Successful planning, as well as habitat preservation and restoration, all require advance input, designed to fit the load that will be placed upon the system. Environmental protection is rarely mandatory, as we know. Often times the risks are simply ignored while the damage continues, with the hope that lost forests, streams or wildlife can or will be repaired and replaced later. This inactive approach turns out to be costly in the long run.
Formation of Northwest Straits Commission
*An expert international panel in 1998 called for the creation of Northwest Strait Commission (NWSC) and issued a landmark report on the Northern Puget Sound’s state of health.
Essentially this exhaustive and scholarly review concluded that present efforts were failing to protect a host of species and habitats in peril and further recommended that local, county-by-county involvement on a coordinated basis was the last best hope for a gravely endangered and declining marine ecosystem. The entire region’s recent growth and competing marine uses had combined over the years to create a problem that no one intended to happen; it continues to threaten whole marine populations. While federal monies had funded much of the more important research that identified this crisis, federal efforts to do something about it were of little impact; substantial local participation was absent.

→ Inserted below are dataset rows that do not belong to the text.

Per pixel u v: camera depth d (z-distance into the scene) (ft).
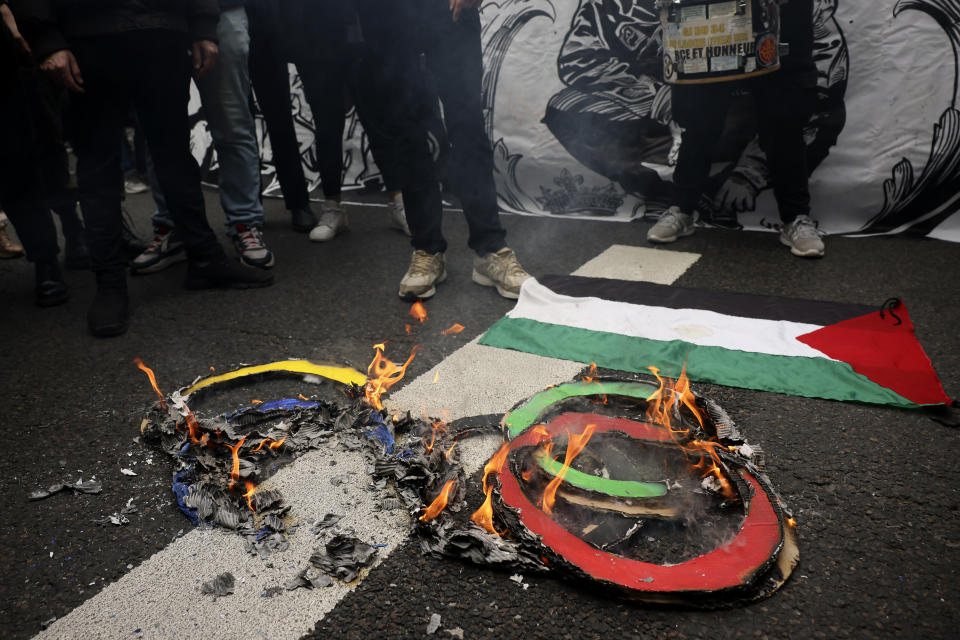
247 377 7.56
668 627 4.19
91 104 8.75
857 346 7.72
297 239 13.39
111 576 4.79
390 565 4.76
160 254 11.69
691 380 7.19
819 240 11.07
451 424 6.42
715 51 10.17
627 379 7.09
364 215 14.98
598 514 5.10
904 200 11.81
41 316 9.99
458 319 9.09
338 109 12.61
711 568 4.49
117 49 8.49
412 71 8.96
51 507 5.58
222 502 5.36
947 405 6.45
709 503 5.18
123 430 6.74
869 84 11.59
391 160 9.45
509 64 13.93
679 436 5.89
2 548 5.12
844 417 6.40
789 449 5.93
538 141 14.16
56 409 7.21
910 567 4.60
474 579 4.62
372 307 9.64
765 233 12.53
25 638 4.27
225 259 10.73
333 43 11.94
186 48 9.18
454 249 12.21
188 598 4.52
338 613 4.37
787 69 10.58
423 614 4.34
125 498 5.67
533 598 4.44
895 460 5.74
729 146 12.59
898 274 10.09
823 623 4.18
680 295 9.55
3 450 6.47
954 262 10.46
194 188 10.09
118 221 9.37
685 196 12.21
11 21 9.14
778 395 6.84
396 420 6.35
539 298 9.37
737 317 8.68
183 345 8.68
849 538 4.87
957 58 10.93
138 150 17.99
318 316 9.40
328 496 5.50
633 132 13.34
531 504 5.11
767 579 4.48
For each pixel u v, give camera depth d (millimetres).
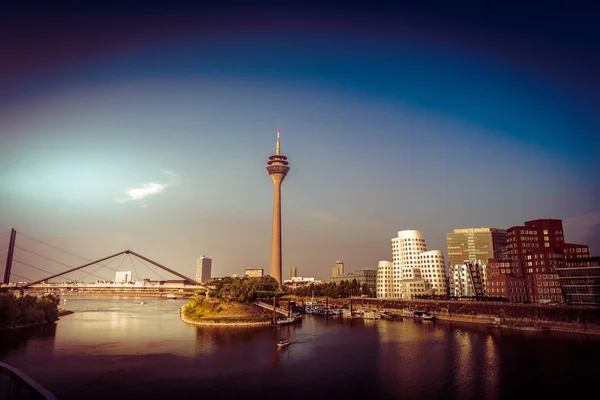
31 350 134625
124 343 148500
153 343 148875
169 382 98875
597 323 155125
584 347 133000
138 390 92750
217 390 92938
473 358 122312
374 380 100500
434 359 122062
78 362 118000
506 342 146625
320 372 108000
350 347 142250
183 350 135875
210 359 122750
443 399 86875
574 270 192625
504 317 195375
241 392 91625
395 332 180125
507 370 107938
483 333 171000
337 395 89625
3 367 91312
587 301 186250
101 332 176375
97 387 94750
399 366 114000
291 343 150250
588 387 93438
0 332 171500
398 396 88812
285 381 99938
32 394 83188
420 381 99500
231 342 152000
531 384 96062
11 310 180625
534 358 120188
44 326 194875
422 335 169875
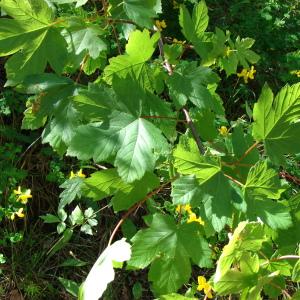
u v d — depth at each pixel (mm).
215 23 1954
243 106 1770
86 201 1440
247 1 1976
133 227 1143
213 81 543
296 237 538
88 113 511
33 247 1417
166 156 577
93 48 536
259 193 488
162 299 484
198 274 1353
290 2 2199
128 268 540
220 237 1002
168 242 531
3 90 1551
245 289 447
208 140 606
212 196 477
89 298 483
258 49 1960
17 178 1425
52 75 564
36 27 533
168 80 540
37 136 1527
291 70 1926
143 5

The report and its novel plan became the basis of Sen. Murray’s and Rep. Metcalf’s bold and bipartisan solution. In the midst of a legislative era lacking in bipartisan cooperation, Congress jointly adopted a framework that set county participation and control of the MRC panels into law.
In exchange for local autonomy and funding guarantees, the county panels would be subject to a requirement of fully “Accountable Results.” Under this provision the local MRCs and the Northwest Straits Commission as a whole, shall prove after FIVE YEARS that their locally-established habitat protection and other community-based efforts have yielded measurable improvement in the areas of species decline and loss of habitat.
If these improvements are not sufficiently established at that date, the plan will be scrapped by it own terms and the MRCs would be out of business.
Under this system the federal government supplies the considerable funding that habitat-restoration and species monitoring require to flow through the commission to the counties. Past efforts to protect these marine resources had failed because of insufficient local funds. The federal commitment hopefully removes local agency’s limited resources as an obstacle to the program’s goals.
To no one’ surprise, this federal challenge of accountability was readily accepted.
Island County’s initial committee members represent a bona fide cross-section of marine resource interested stakeholders. Each of the seven county MRCs appoints a representative to the regional Northwest Straits Commission. Other delegates to the NWSC include governor and tribal appointees.